Camp Tawonga sign
Camp Tawonga (File photo)

In $17M campaign homestretch, Tawonga seeks final $1.5M

Camp Tawonga, a mainstay of the Northern California Jewish camp scene for nearly a century, is launching a new fundraising campaign to help complete an ambitious, yearslong plan to transform the campus. 

The camp, sitting on 160 acres adjacent to Yosemite National Park, aims to bring the pivotal camp experience to more people and to become a year-round facility. 

The new initiative aims to raise around $1.5 million from the community, which would cap off a $17 million fundraising campaign that began in 2016. The camp has already brought in around $15.5 million, mostly from large gifts. Now Tawonga is turning to the broader community to make up the difference.

The money that’s raised, camp officials said, will go to improvements such as better-insulated cabins that can be used year-round, new weekend programs for women and Jewish families of color, solar panels, a new health center, a bigger dining hall, new accessible and gender-neutral restrooms, and a garden kitchen.

News clipping
In 1999, a wildfire damaged several structures at Camp Tawonga, including the teen village. (Jewish Bulletin / J. Digital Archives)

Also planned is a remodel of Tawonga Village, a teen camp that was destroyed by fire in 1999. The new “village” will be able to take in 200 or more campers in the summer.

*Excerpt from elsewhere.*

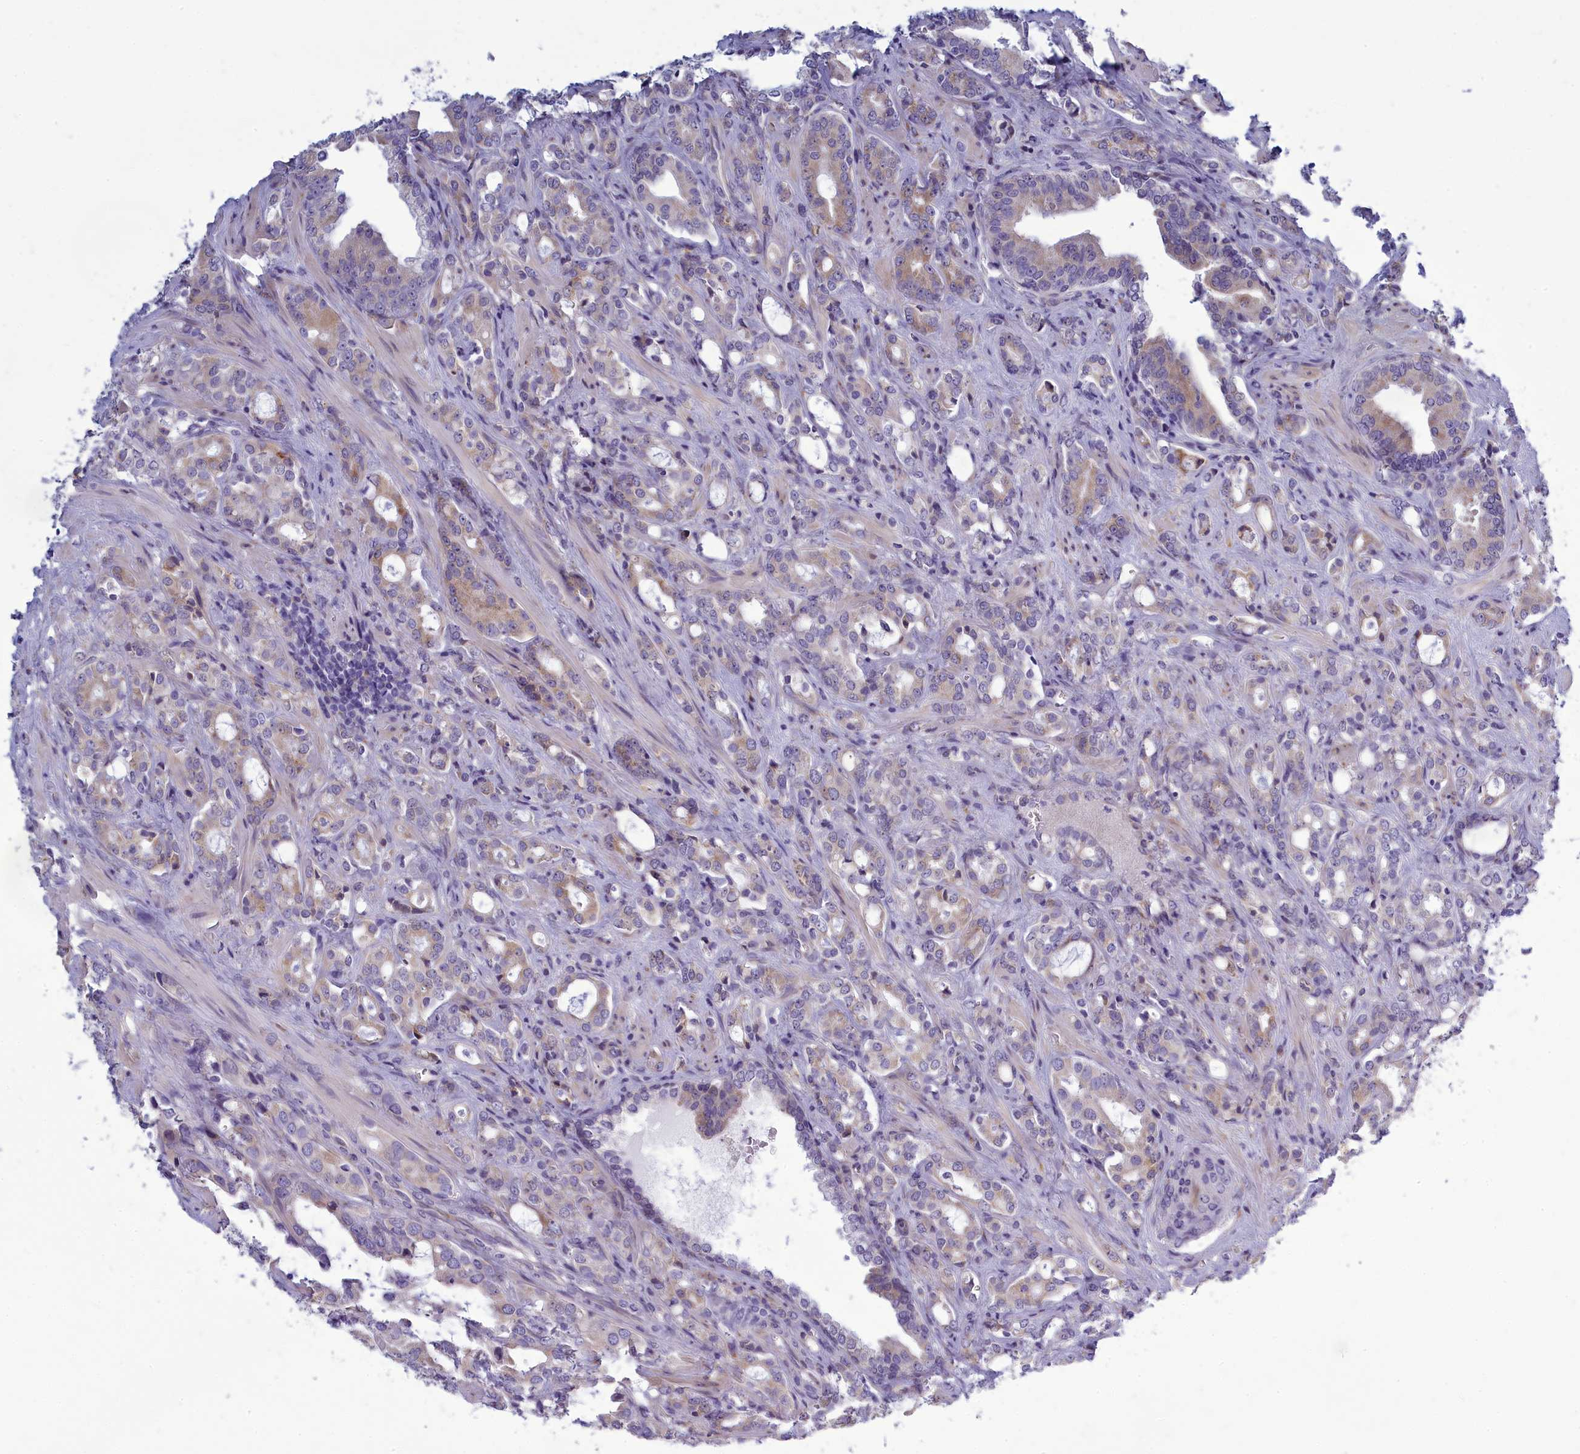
{"staining": {"intensity": "weak", "quantity": "25%-75%", "location": "cytoplasmic/membranous"}, "tissue": "prostate cancer", "cell_type": "Tumor cells", "image_type": "cancer", "snomed": [{"axis": "morphology", "description": "Adenocarcinoma, High grade"}, {"axis": "topography", "description": "Prostate"}], "caption": "DAB (3,3'-diaminobenzidine) immunohistochemical staining of adenocarcinoma (high-grade) (prostate) demonstrates weak cytoplasmic/membranous protein staining in about 25%-75% of tumor cells.", "gene": "CENATAC", "patient": {"sex": "male", "age": 72}}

Tawonga already has made progress on other significant improvements, according to the website, including installing graywater capture systems, undergrounding electrical wires, and adding cooling and air filtration systems to address climate change and smoke.

In 2020, Tawonga took a $4 million hit when it had to close for the whole summer due to the pandemic. The community stepped up by donating fees that would have paid for their kids to go to camp. That and private donations — including from Mark and Debra Leslie of Portola Valley, along with their adult children — allowed the camp to make up for the summer’s financial losses.

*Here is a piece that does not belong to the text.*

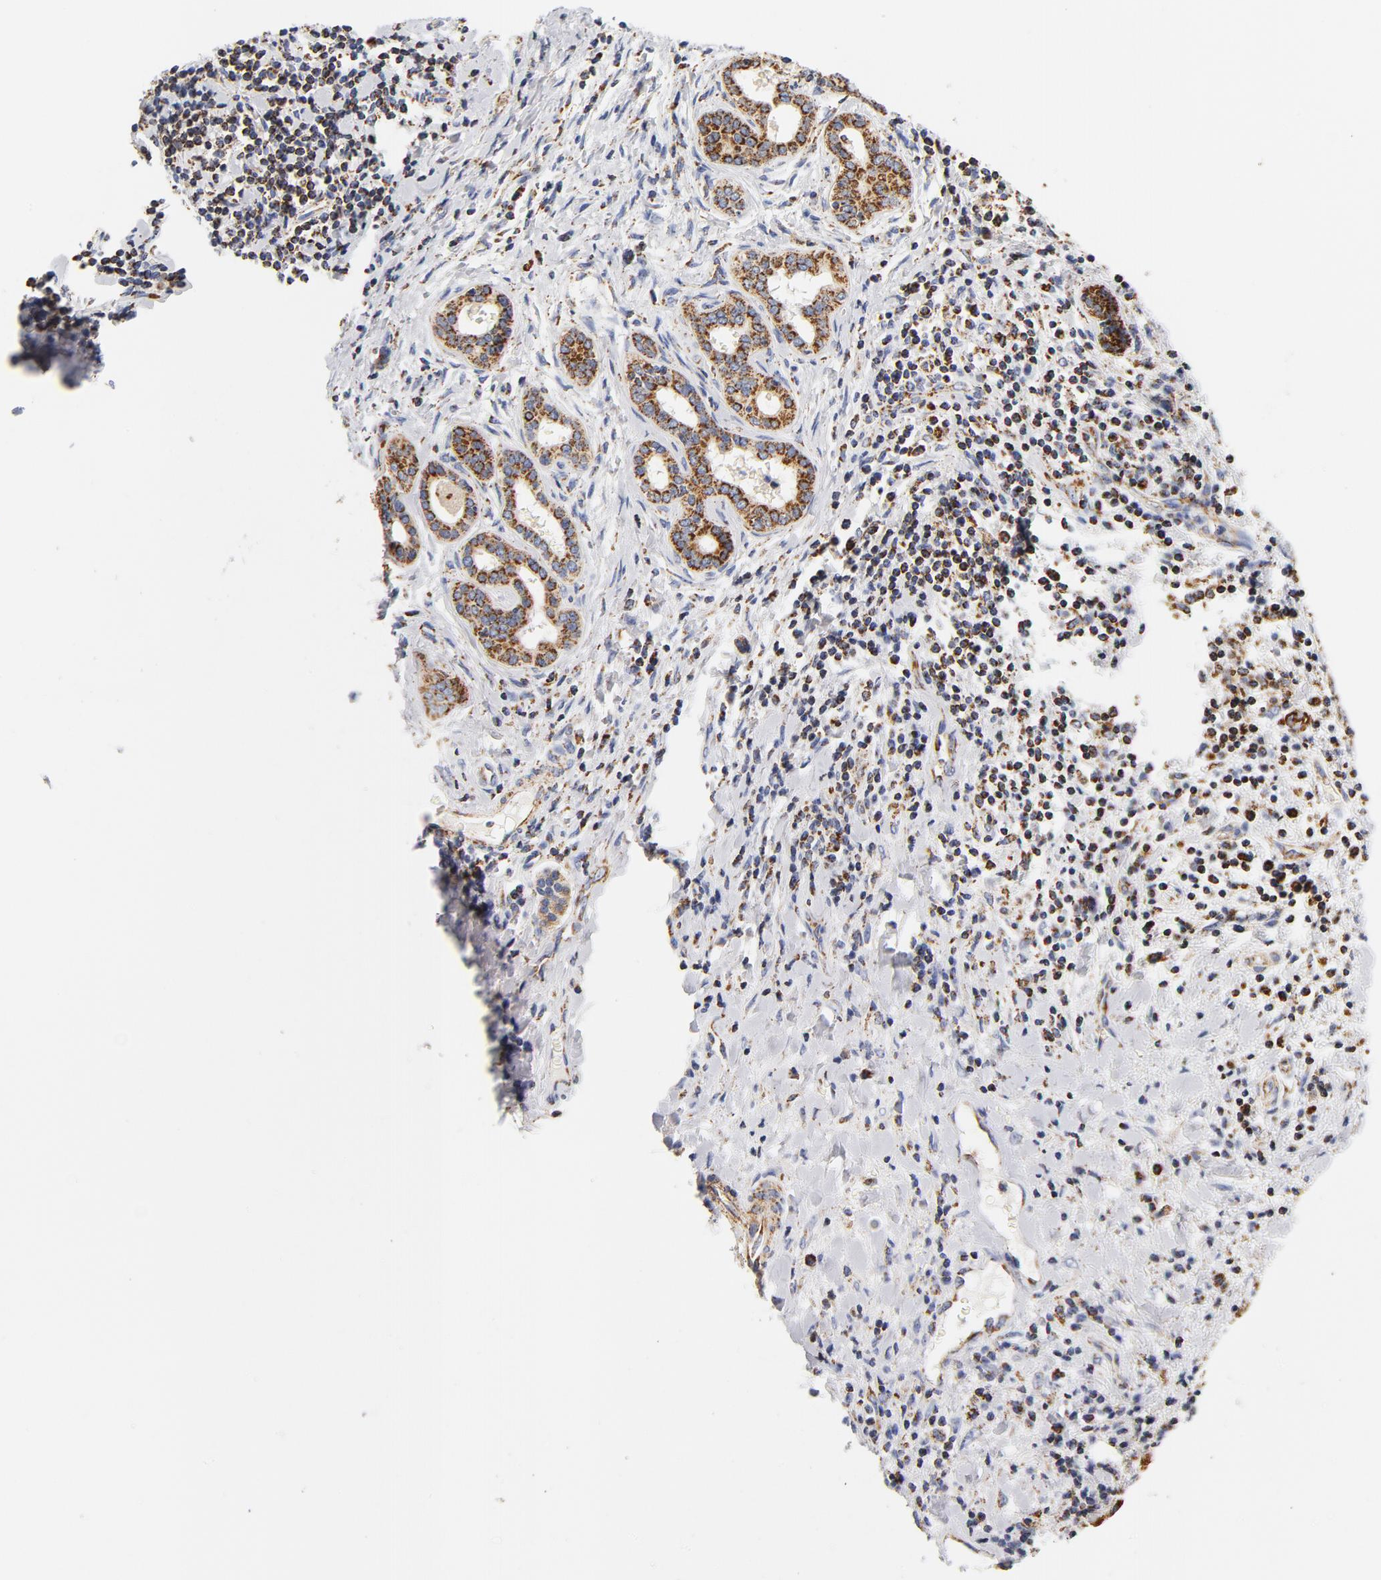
{"staining": {"intensity": "strong", "quantity": ">75%", "location": "cytoplasmic/membranous"}, "tissue": "liver cancer", "cell_type": "Tumor cells", "image_type": "cancer", "snomed": [{"axis": "morphology", "description": "Cholangiocarcinoma"}, {"axis": "topography", "description": "Liver"}], "caption": "This is an image of IHC staining of cholangiocarcinoma (liver), which shows strong expression in the cytoplasmic/membranous of tumor cells.", "gene": "ECHS1", "patient": {"sex": "male", "age": 57}}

Tawonga also received funds last year when Mark Zuckerberg and Priscilla Chan gave a total of $1.3 million to Jewish organizations, mostly in the Bay Area. 

News clipping from 1925
News clipping announcing Tawonga’s opening in 1925. (The Emanu-El / J. Digital Archives)

In 2019, Tawonga received funding from the Foundation for Jewish Camp to put toward the new health center, one that will include wheelchair-accessible ramps and bathrooms, plus rooms for campers with extreme sensitivity to sensory stimulation who need a quiet space.

This most recent phase of the fundraising campaign was kicked off by the $5 million gift from the Leslie family, which was announced in October 2021 but had been pledged privately in 2016, Tawonga said.